QUOTED TEXT:
If you are a visitor on a bike - even from Auckland - chances are you'll get a few friendly waves from residents of the Far North centre of Kaikohe.
That's even before you set out on a spectacular but easy 14km off-road ride through a former railway line to the one-cafe town of Okaihau, past gently rolling countryside and the large and alluring Lake Omapere.
Although times have been tough for Kaikohe for longer than most locals care to remember, the town appears more welcoming than on previous visits, when a mood of impoverished sullenness stood in contrast to the natural beauty surrounding it.
It may be an exaggeration at this early stage to credit the town's involvement with Nga Haerenga - the New Zealand Cycle Trail - for all the perceived change. Perhaps I was just getting a sympathy vote for my clapped out old yellow mountain bike.
Although there were moves in the community to create a cycleway along the rail corridor before Prime Minister John Key came along with his national vision, it took us a while to find a resident who knew how to reach it.
But something - and it can't be the opening of the nearby prison - must be putting a bounce back in the town.
I got more smiles and waves than in a year of riding the unforgiving streets of Auckland. What a refreshing change!
Novelty value aside, there are signs that the cycleway - of which about 30km of an 83km link from the Bay of Islands to the Hokianga Harbour have been completed - will have an enduring impact in jobs-hungry Northland.
Work and Income labour manager Carol Barnett sees the project, on which her organisation has spent more than $650,000 on employment subsidies to supplement $4 million in construction funds, as the Far North's greatest economic lever in years.
Eighty of the 101 young people employed on it for 26-week periods under the Community Max scheme have gone on to other jobs or alternatives to the dole, and more work is being lined up to complete the trail.
Far North District Council member Tracy Dalton, who entered politics to push the project along, and trail co-ordinator Adrienne Tari hope some involved in its construction will return as guides to acquaint cycling tourists with the area's rich history.
They have also been pleased to see community planting days, and believe there is potential for marae along the way to provide cultural experiences.
As well as providing 14km of track to Okaihau, which can be pedalled easily in an hour, the trail blazers have completed about 6km south from Kaikohe to its airport and 7km from Kawakawa to Otiria near Moerewa.
Next to be covered are a 25km descent to picturesque Horeke at the head of the Hokianga, for which a route is being finalised and the Historic Places Trust must conduct an archaeological survey, and about 21km between Otiria and Kaikohe's airport.
But even in these early days, former local bookshop owner Ray Clarke has taken the plunge in investing in 20 hire bikes for which he has built a large trailer to provide shuttle transport from Paihia to Kaikohe.
Community trust Te Hau Ora has also used health board funding to buy 20 bikes which it has been busy delivering around schools for free use since September, and the Ngati Hine Health Trust in Kawakawa intends doing likewise.
After finding the trail's starting gate, marked by locally carved pou on the side of the main road to the Hokianga Harbour, photographer Greg Bowker and I set out on a gentle climb to meet the rail corridor around the northwestern side of Hone Heke Memorial Hill.
He has the flasher bike, but its suspension coils will prove largely redundant given the smoothness of the compacted shale surface of the luxuriously wide 2.7m track.

STATED EXERCISE:
Rewrite the Kaikohe cycle trail passage, beginning at the words "I got more smiles" and stopping after "lever in years.", with "smiles" changed to "grins".

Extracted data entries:
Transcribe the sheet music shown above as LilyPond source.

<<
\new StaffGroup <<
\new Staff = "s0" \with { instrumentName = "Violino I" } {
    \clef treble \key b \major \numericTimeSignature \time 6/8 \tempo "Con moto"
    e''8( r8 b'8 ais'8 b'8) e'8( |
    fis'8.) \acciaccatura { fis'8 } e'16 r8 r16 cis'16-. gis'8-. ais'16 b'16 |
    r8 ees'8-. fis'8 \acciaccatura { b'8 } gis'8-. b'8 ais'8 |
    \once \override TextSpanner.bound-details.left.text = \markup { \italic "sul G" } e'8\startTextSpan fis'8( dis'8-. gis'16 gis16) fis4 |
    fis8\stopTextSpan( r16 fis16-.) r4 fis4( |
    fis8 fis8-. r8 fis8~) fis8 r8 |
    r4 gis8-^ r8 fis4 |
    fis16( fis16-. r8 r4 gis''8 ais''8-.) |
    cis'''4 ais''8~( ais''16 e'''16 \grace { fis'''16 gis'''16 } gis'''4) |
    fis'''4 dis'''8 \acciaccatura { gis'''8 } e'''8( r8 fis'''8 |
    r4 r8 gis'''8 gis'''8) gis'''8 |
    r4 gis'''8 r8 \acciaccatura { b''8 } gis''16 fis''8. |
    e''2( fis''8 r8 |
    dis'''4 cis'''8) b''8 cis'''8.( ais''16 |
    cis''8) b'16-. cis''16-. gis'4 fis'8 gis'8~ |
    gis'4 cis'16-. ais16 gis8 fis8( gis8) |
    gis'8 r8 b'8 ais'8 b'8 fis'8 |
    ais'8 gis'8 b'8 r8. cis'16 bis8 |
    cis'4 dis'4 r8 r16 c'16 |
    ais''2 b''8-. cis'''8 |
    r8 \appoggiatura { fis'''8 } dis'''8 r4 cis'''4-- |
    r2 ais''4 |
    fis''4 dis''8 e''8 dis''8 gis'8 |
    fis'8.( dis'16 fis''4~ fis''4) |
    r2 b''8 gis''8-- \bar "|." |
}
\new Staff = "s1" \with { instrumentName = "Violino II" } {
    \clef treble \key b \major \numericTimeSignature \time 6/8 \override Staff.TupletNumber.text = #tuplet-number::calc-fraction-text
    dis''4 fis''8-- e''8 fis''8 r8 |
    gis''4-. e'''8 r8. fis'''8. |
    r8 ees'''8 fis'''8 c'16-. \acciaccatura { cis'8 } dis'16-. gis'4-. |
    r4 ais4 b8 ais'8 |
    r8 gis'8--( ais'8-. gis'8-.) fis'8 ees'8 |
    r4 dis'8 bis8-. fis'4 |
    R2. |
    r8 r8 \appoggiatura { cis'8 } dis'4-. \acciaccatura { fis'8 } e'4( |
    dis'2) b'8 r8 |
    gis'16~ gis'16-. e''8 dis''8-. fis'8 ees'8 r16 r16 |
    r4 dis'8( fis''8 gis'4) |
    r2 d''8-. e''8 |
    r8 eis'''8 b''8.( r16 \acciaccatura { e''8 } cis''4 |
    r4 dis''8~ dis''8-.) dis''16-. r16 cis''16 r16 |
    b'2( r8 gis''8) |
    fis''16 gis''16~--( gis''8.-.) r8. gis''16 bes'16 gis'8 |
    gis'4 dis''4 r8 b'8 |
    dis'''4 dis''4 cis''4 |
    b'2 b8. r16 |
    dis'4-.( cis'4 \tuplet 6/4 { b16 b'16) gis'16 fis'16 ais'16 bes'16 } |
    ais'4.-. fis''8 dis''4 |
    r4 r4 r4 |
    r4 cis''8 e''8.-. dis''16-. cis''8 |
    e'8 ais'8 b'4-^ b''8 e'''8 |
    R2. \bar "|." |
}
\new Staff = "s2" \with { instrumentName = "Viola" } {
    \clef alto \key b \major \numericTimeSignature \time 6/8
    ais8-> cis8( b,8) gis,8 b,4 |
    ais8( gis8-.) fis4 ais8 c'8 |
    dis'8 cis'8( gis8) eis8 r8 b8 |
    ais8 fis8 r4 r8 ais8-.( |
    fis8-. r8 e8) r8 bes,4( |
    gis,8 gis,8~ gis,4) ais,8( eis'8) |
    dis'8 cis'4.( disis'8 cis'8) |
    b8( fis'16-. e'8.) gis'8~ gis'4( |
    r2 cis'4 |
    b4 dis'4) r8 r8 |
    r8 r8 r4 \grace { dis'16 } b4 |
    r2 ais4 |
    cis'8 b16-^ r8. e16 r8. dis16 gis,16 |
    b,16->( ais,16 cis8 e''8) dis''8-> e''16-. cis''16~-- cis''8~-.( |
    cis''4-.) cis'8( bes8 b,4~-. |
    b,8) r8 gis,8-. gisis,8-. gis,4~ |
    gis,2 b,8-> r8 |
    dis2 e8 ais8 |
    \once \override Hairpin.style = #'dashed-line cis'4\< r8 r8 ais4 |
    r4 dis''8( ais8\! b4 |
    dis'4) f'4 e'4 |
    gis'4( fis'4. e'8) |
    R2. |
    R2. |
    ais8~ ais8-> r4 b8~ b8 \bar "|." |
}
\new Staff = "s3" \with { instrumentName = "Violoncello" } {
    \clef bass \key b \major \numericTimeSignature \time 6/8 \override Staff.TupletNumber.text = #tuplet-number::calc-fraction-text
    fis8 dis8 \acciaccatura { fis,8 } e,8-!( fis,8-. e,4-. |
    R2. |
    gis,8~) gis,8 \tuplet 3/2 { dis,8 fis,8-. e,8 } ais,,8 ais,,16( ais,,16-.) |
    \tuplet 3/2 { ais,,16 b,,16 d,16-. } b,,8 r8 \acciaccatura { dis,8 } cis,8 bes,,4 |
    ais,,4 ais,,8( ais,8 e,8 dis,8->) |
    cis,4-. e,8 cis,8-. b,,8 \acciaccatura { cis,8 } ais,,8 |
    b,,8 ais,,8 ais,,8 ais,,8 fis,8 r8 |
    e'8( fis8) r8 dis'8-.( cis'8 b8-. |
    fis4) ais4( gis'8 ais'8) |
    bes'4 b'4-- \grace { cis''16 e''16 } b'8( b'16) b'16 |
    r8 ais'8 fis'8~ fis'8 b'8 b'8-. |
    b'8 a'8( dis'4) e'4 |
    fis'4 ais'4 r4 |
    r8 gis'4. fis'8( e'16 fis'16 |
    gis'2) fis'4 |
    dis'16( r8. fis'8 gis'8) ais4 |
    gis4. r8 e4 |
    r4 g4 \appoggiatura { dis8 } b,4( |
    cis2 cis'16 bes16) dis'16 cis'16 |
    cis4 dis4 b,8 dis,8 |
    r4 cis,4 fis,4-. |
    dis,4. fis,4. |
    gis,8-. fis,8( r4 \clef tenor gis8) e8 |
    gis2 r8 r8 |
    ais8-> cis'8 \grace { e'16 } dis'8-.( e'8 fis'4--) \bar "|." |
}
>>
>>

WRITTEN ANSWER:
I got more grins and waves than in a year of riding the unforgiving streets of Auckland. What a refreshing change!
Novelty value aside, there are signs that the cycleway - of which about 30km of an 83km link from the Bay of Islands to the Hokianga Harbour have been completed - will have an enduring impact in jobs-hungry Northland.
Work and Income labour manager Carol Barnett sees the project, on which her organisation has spent more than $650,000 on employment subsidies to supplement $4 million in construction funds, as the Far North's greatest economic lever in years.